Выйдя из канцелярии, Эдано остановился. На душе было пакостно. Бараки выглядели ещё более унылыми, какими-то тускло-серыми. Даже сам воздух родины, которым он так жадно дышал в день приезда, теперь был излишне влажным, наполненным запахом дезинфекции, которая систематически проводилась на территории лагеря. Пять дней он здесь, а когда поедет домой – ещё не известно. Прав, как всегда, оказался Савада. Если бы не его советы, он, Эдано, мог бы сорваться. Ах, мерзавцы, как они старались его поймать! Неужели в Японии ничего не изменилось?
Он ещё раз обвел взглядом лагерь и зашагал к своему бараку. Саваду на комиссию ещё не вызывали, и теперь Эдано тревожился за него.
Механик сидел на нарах, оживленно беседуя с каким-то соотечественником в гражданской одежде явно русского происхождения. Увидев друга, Савада умолк и с тревогой взглянул на него:
– Ну как? Что тебе сказали? Когда отправят домой?
– Спасибо. Всё нормально. Срок отправки ещё не известен, – поспешил успокоить его Эдано, не желая говорить обо всем при незнакомом человеке.
Савада понял его и, улыбнувшись, представил собеседника:
– Знакомься. Это Курода-сан. Он прибыл с Карафуто.
Эдано вежливо поклонился и уселся на нары, удивляясь, что собеседник Савады – гражданский человек – так поздно вернулся на родину. Он читал в газете, что почти всё японское население Сахалина уже репатриировано.
– Вы болели, что так задержались? – вежливо поинтересовался он.
– Нет, Эдано-сан, – ответил Курода. – Я был мастером бумажной машины, и русские охотно приняли мою помощь. Многие из японцев там работали вместе с русскими.

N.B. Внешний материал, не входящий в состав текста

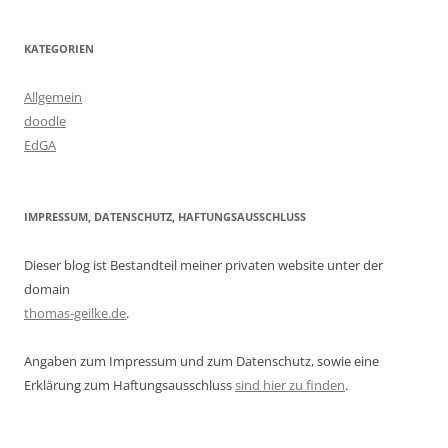
KATEGORIEN
Allgemein
doodle
EdGA
IMPRESSUM, DATENSCHUTZ, HAFTUNGSAUSSCHLUSS
Dieser blog ist Bestandteil meiner privaten website unter der
domain
thomas-geilke.de
.
Angaben zum Impressum und zum Datenschutz, sowie eine
Erklärung zum Haftungsausschluss
sind hier zu finden
.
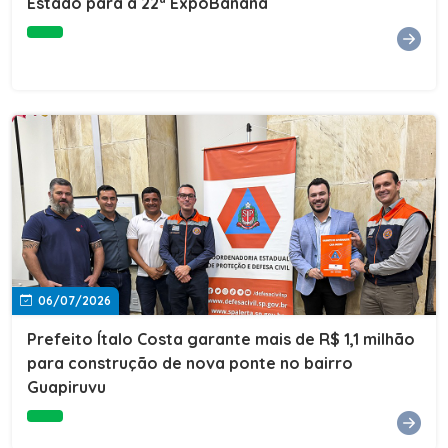
Estado para a 22ª ExpoBanana
06/07/2026
Prefeito Ítalo Costa garante mais de R$ 1,1 milhão
para construção de nova ponte no bairro
Guapiruvu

– Вас тоже держали в лагере?
– Ну что вы, Эдано-сан. Жили мы в своих квартирах, с семьями. А работали столько же, сколько и русские, за одинаковую плату. И знаете, – Курода оглянулся по сторонам и понизил голос, – я бы с удовольствием там остался. Нам здесь некуда податься, с работой, говорят, плохо.
«Остаться» – подумал Эдано. А как бы поступил он, если бы ему предложили остаться в России? Не остался бы! Ведь даже птицы и те возвращаются в родные места. У него есть своя семья. Дед, Намико, сын!.. Он обязан думать о них, они в его сердце.
…Через два дня Эдано включили в группу, отправлявшуюся в Кобэ и Осаку. Наконец-то! Хорошо бы, конечно, завернуть в Токио, но нельзя. Даже намекнуть о таком желании опасно. Это потом.
Эдано томился в ожидании отправки, считая часы и минуты. Притихший Савада понимал его состояние и не приставал к нему с разговорами.
Расставались они тяжело. Эдано долго сжимал плечи Савады, всматриваясь в его добрые глаза, в его, морщинки. Вот снова шрам на лице бывшего механика побелел – так было всегда, когда тот сильно волновался. Только сейчас Ичиро обратил внимание на то, что за годы, проведенные вместе, его друг заметно постарел. Да и что удивительного? И только перед разлукой Эдано с особой остротой понял, как много для него сделал этот человек.
– Ничего, друг, – силился улыбнуться Савада, хотя глаза и у него предательски блестели. – Ничего, мы ещё встретимся. Не в казарме теперь будем жить. Эх, если бы ты не был женат: у меня ведь дочери растут.
– Ну, ну, – хриплым от волнения голосом ответил Эдано, не выпуская плечи Савады, – они не только выросли, но и давно уже замуж вышли.
– Дочери у меня хорошие, написали бы…
– Наверное, не хотели огорчать тебя, старика.
– Старика? – запротестовал механик. – Потом спросишь у моей жены, какой я старик. Горелый пень легко загорается.
– Голова-то совсем белая стала, а когда встретил тебя, только виски седые были.
– А… пустое. Подумаешь, голова белеет. Важно, что она осталась на плечах.
– Верно, друг. У меня вместо головы тыква на плечах была. И эта тыква давно бы сгнила, если бы не ты.
– Ладно, ладно, – Савада снял руки Эдано со своих плеч. – Это я уже слыхал. Столько раз благодарить – всё одно что душить шелковой ватой. Адрес не потеряешь? Ну, храни тебя боги. Вон вам уже подали команду на построение…
4
Колонна двинулась к выходу из лагеря. Теперь прямо на вокзал, а после погрузки в вагоны все они станут свободными людьми: каждый отвечает за себя.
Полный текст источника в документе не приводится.